## THINGS TO DO
#1 Using the article about tearing up an unused road in Columbia, answer these questions:
(a) How many feet of pavement do the crews expect to have hauled out?
(b) How many years has Don Ashley spent in the local bureau of highways?
(c) In what season will Howard County officials sow seedlings?
#2 Pick up the article about tearing up an unused road in Columbia right after its final sentence and carry it forward.

───── PROVIDED TEXT ─────

Road: An unused stretch in Columbia is being taken up to prevent runoff and
create green space.
By Jamie Smith Hopkins
Sun Staff
June 26,
2003
After decades of fast growth, and all the pavement that comes with
it, Howard County is accustomed to construction.
Yesterday, work crews
engaged in a little deconstruction.
Seeking to restore a plot of
county-owned land to its natural state, highway workers rolled onto an old, long
unused segment of road in Columbia with an excavator and dump trucks and
proceeded to rip the asphalt off the landscape. They expect to have all 640 feet
of pavement hauled out by today.
"It's mostly putting in for us," said
Don Ashley, who has spent 30 years in the local bureau of highways, supervising
the construction of curbs sidewalks and other such additions. "We usually don't
take it out."
Howard County officials, who will sow seedlings in the
fall, believe this project breaks new ground - literally as well as
figuratively. They have pledged to look for other discarded strips of pavement
that have overstayed their welcome, increasing rainwater runoff into streams,
rivers and ultimately the Chesapeake Bay.
Public Works Director James M.
Irvin can think of half a dozen candidates.
"There are ... little pieces
here and there - not a lot, but a number - that are left over for a variety of
reasons," he said.

───── AVAILABLE DATA ─────

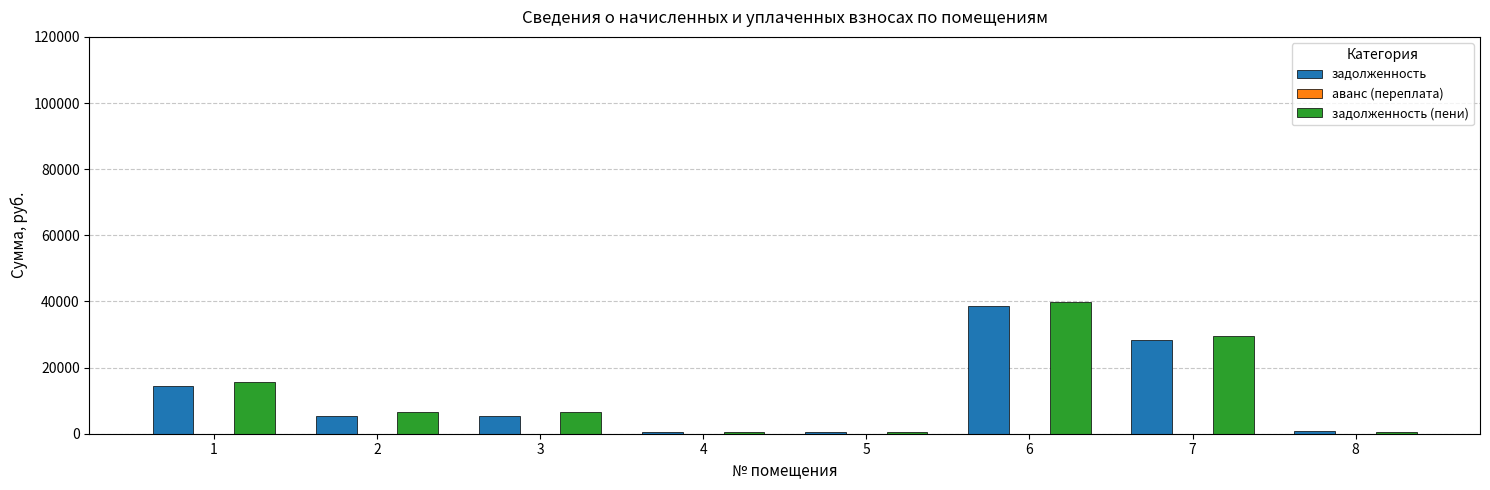

What is the maximum value for задолженность (пени)?

39947.5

─────

## ANSWERS BY ITEM NUMBER
#1
(a) 640 feet
(b) 30 years
(c) The fall

#2
Highway chiefs in other Baltimore-area counties can't
recall ever conducting a similar overall effort, but they say it is relatively
uncommon for roads to be abandoned and not removed.
David Fidler,
spokesman for Baltimore County's Public Works Department, declared the Howard
project a "dead-end reborn" - useless to useful.
The asphalt was part of
Guilford Road years ago, before the byway was redirected. But 640 feet jutting
off to nowhere isn't much as roads go. Until this week, it was twice as long as
the Statue of Liberty is tall - long enough for 110 people to lie down on it,
head to toe.
Unused by motorists, the site grew into a secluded vista:
lined with tall trees and verdant shrubs, an explosion of green with a gray slab
through it. A stream runs under the road. The Little Patuxent River is nearby.
The pavement travels through a floodplain, which is better off
undisturbed.
The Center for Watershed Protection encourages the removal
of unneeded asphalt because it keeps rain from filtering into the groundwater
supply, instead sending it rushing into streams, eroding as it goes. Vegetation
slows runoff and filters out pollutants.
But removing pavement "is rarely
actually done because it costs money," said Paul Sturm, a watershed planner with
the Ellicott
City environmental center.
Removing the old piece of Guilford Road
should mean that 394,000 gallons of rainwater that would have gushed into the
Little Patuxent each year will instead soak into plants and the ground, he
said.
County Councilman Guy Guzzone, a Democrat who represents
communities in southeastern Howard, could see rivulets of water traveling down
the road toward the river yesterday as workers prepared to dig in.
"Now,
instead of running off ... it's going to be absorbing more into the soil," he
said. "That's really what we're going after. This is the number one issue that
the Bay faces: runoff."
Guzzone, a former director of the state Sierra
Club, was strolling along a new trail last year when he came across the old
slice of road. He persuaded county officials to pull it out and put in plants
instead.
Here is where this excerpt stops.